The proposed 60,000-square-foot center will be built on a parking lot site on S Franklin Street near the Tampa Convention Center. The sale price of the property is about $3.5 million.
The council also discussed Encore, a project that includes redeveloping the old Central Park Village public housing complex between downtown and Ybor City.
Encore, which is financed in part with $28 million in federal stimulus money, includes more than 1,500 residential units, offices, shops, a hotel, an African-American history museum, a middle school and a renovated park.
Officials touted both projects as important steps in the city's transformation.
The $20 million medical center, called the Center for Advanced Medical Learning and Simulation, will be a high-tech training facility for surgeons from around the world.

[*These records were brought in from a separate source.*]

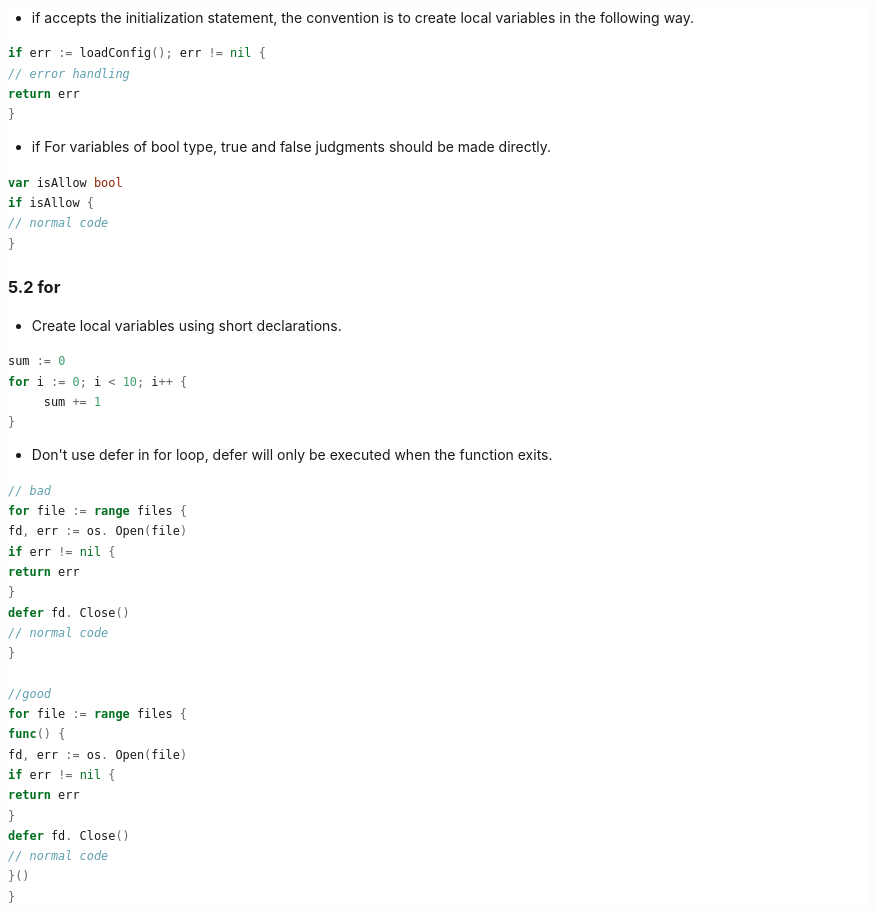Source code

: - if accepts the initialization statement, the convention is to create local variables in the following way.

```go
if err := loadConfig(); err != nil {
// error handling
return err
}
```

- if For variables of bool type, true and false judgments should be made directly.

```go
var isAllow bool
if isAllow {
// normal code
}
```

### 5.2 for

- Create local variables using short declarations.

```go
sum := 0
for i := 0; i < 10; i++ {
     sum += 1
}
```

- Don't use defer in for loop, defer will only be executed when the function exits.

```go
// bad
for file := range files {
fd, err := os. Open(file)
if err != nil {
return err
}
defer fd. Close()
// normal code
}

//good
for file := range files {
func() {
fd, err := os. Open(file)
if err != nil {
return err
}
defer fd. Close()
// normal code
}()
}
```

Officials say it is likely to bring up to 40 jobs and attract several businesses downtown.
Stephen Klasko, dean of the USF College of Medicine, said the center will embrace the principles of "safety, equality, technical competence and teamwork."
Council members lauded the university's commitment to training health care professionals and prioritizing patient safety. USF Health currently operates two small facilities where surgeons can practice minimally invasive surgical techniques on high-tech simulators or learn to conduct robot-assisted surgery.
The university will now begin putting together a team to design and build the center, which is likely to include an advanced surgical skills laboratory, a simulation center and virtual hospital, an auditorium and a research laboratory.
While the USF center got unanimous support from those at the meeting, Encore had its skeptics.
Some residents of the Central Park neighborhood expressed concerns about Encore's impact on their immediate and long-term futures.
One woman wondered if residents would be able to access their church once the project begins, while another lamented losing her only source of livelihood to construction.
Council members questioned the Encore team — which included representatives from the city, the Tampa Housing Authority and Bank of America — about the project's time line, technicalities, additional funding and sustainability.
Members of the redevelopment team said they are finalizing details and plan to use additional funding sources such as federal grants to keep local taxpayers from shouldering the burden.
"It's a labor of love," said Jerome Ryans, president and chief executive of the Tampa Housing Authority. "You're looking at a team that is going to get this done."
A final public hearing will be held June 24.